Usually, you are advised to have your coolant flushed every 50K miles or so. However, if you get your fluids checked and the coolant doesn’t look too great, then a flush won’t be the worst thing. To flush out your jeep:

  • Begin with a cool motor before you flush out your coolant system. You will need a bottle radiator flush which you pour into the radiator and seal the cap. The good news is, you can find the instructions on the bottle of radiator flush.
  • Proceed to turn on the engine and do as the bottle says to do.
  • Next, let the engine cool down and then safely remove the radiator cap and drain out the flush from the system through the radiator drain.
  • Lastly, flush the system with water until the water draining from the system is clean or clear.

Heater core problems

Because of the role the heater core in your HVAC system, many people associate their heater problems with this component. Heater core difficulties may imply coolant is not travelling properly through the system. Most of the time, heater core issues will lead to your HVAC system blowing cool air into the system instead of blowing warm air.

Some other signs of a failing heater caused by a problematic heater core include: a fruity smell, rapid depletion of coolant levels, an overheating engine, and fog inside your car.

Faulty thermostat

When your thermostat gauge does not shift correctly with temperature change then you might have a faulty thermostat. Luckily, these are usually pretty easy and inexpensive to fix. However, with a faulty thermostat, your car won’t receive signals that your engine is warm. Leaving your engine with a lot of residual heat from engine operation, which could be harmful if left alone.

Broken Blower fan

Like the name suggests, the blower fans job is to blow a wave hot air from the core and distribute it to your heat vents. With a broken fan, you will not feel any air coming through the vents. A bad motor or faulty switch could render your blower fan broken and you might even notice no air coming through into the cabin.

Troubleshooting heating issues on your jeep

Step 1 – Find the cause

Diagnosis is usually among the most important steps in fixing most car issues.
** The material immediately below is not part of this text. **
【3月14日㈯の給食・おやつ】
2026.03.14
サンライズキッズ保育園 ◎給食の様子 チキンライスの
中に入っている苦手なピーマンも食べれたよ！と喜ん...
Once you have the cause down, then finding a permanent solution becomes easier. Inspecting the system for wear and tear will help locate any torn, split or leaking parts. More often than naught, the issues with your heating are due to a leak or an obstruction. Low heat delivery to your Jeep cabin is common especially when you have obstruction and damage.
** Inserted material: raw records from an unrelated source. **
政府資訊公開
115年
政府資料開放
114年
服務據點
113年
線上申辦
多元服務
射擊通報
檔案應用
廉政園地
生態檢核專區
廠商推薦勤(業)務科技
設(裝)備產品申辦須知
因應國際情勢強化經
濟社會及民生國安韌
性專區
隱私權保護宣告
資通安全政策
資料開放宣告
Step 2 – Check your fluids

Fluids play an important role in proper systems operations. This includes the coolant and all other fluids involved in heat control. Check your reservoirs for appropriate fluid levels and for contamination. If either of these happens, then you may experience various difficulties with your system.

Step 3 – Repair broken parts

Next, is to replace all the broken and worn parts. Whether blown, broken or worn, these malfunctioning parts cripple proper functioning of parts of your HVAC system if not all of it. The only way to remedy such kinds of problems is to have them fixed or replaced.

It depends on what part of your heating system is problematic. To repair the heater core on the Jeep wrangler for example will cost you between 620 to approximately 790 dollars inclusive of labor and parts purchase cost. This price will vary depending on where you live or if you own a different kind of Jeep.

A cooling system flush on the other hand could cost you a maximum 200 dollars. Again, these prices will vary depending on your model and your location or even the shop you frequent to have your car repaired.

Final Word

Problematic heating is not only bad for you during cold weather but also bad for your engine. There are many possible causes of issues with heating in your Jeep. It is important to always properly diagnose these issues before hand so you can efficiently solve them.